Starring Joseph Gordon Levitt as a precocious high-schooler, the film adheres to an old film noir formula, right down to the inclusion of a devious femme fatale. When Brendan’s ex-girlfriend goes missing, he takes it upon himself to investigate the sordid underworld of his high school to find answers. The movie crackles with 40s-style dialogue and inspired camerawork.
Angel Heart
Albeit bloodier and scarier than most of the fare on this list, anyone who likes Motherless Brooklyn should have zero trouble falling in love with Alan Parker’s Angel Heart.
Starring Mickey Rourke as a troubled private eye, the film gets going when Harry Angel (Rourke) gets entangled in a mysterious serial killer plot as he searches for the whereabouts of a man named Johnny Favorite.
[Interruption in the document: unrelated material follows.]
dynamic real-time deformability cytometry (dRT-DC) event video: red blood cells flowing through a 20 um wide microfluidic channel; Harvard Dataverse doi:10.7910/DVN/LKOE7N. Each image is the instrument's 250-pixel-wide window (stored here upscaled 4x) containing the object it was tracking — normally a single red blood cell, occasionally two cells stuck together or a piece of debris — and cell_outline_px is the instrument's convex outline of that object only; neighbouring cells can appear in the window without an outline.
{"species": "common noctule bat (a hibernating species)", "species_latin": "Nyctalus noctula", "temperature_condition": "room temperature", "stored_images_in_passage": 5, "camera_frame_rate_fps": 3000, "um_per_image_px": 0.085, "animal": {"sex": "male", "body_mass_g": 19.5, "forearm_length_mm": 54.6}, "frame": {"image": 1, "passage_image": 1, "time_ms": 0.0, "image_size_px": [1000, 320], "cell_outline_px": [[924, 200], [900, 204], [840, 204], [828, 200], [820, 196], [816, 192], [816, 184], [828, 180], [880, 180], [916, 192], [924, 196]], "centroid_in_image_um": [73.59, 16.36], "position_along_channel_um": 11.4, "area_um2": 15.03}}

With Robert De Niro playing the evil role of Louis Cyphre (hint), a shocking conclusion will leave you breathless.
Body Heat
One of the sexiest neo-noirs ever made belongs to Lawrence Kasdan’s Body Heat, an indirect update of the 1944 crime classic Double Indemnity.
William Hurt stars as Ned Racine, an everyday schmoe who gets in way over his head when he meets the sultry seductress Matty Walker (Kathleen Turner). Once wrapping Ned around her pretty little finger, she convinces him to comply in a plot to murder her wealthy husband. Ned agrees, only to fall victim to one crazy plot twist after another.
Memento
From one directorial debut to another! Just as Lawrence Kasdan did with Body Heat, Christopher Nolan got his start by riffing on an updated film noir with the head-spinning movie Memento.
Told in reverse chronological order, the film concerns a man named Leonard (Guy Pearce), who suffers from temporary amnesia. Meaning, he can’t make new memories. As a result, to catch his wife’s killer, Leonard jots notes and clues as tattoos on his body until he has enough information to find the man responsible. Unlike any film you’ve ever seen!
The Man Who Wasn’t There
The Coen Brothers have flirted with neo-noir tropes and tenets in several films, including their debut Blood Simple in 1984. Their best of the bunch though has to be The Man Who Wasn’t There, starring the great Billy Bob Thornton.
Set in 1949 Northern California, the heartfelt homage to the halcyon days of film noir follows Ed Crane (Thornton), a simple barber who gets entangles in a sordid murder plot. When Ed tries to blackmail his wife’s boss, with whom she’s having an affair, he plans to use the money to begin a dry-cleaning venture. As per usual, the plan falls flat.
L.A. Confidential
One of two movies Edward Norton has publicly stated as inspiring his new film includes L.A. Confidential, Curtis Hanson’s A-list production of Hollywood sex, murder, and intrigue.
Based on the James Ellroy novel, the film finds a corrupt L.A. police force in the 1950s getting involved in a series of inexplicable murders. With three cops on various sides of the law, they must work together, and against one another, to figure out who is dirty and who has a clean conscience. Twenty-three years after its release, it still ranks as #119 on IMDB’s Top 250.
Chinatown
No single neo-noir film is better, or as instrumental to the making of Motherless Brooklyn, than Roman Polanski’s 1974 classic, Chinatown. None!
With Jack Nicholson starring as the ever-cool Jake Gittes, the film revolves around the stolen water L.A. used to get rich on by irrigating the San Fernando Valley in the 1930s. As Gittes searches for answers pertaining to an adulterous businessman, he becomes embroiled in a plot that exposes far more criminality than he could ever imagine. Over 45 years later the film still ranks as #149 on IMDB’s Top 250!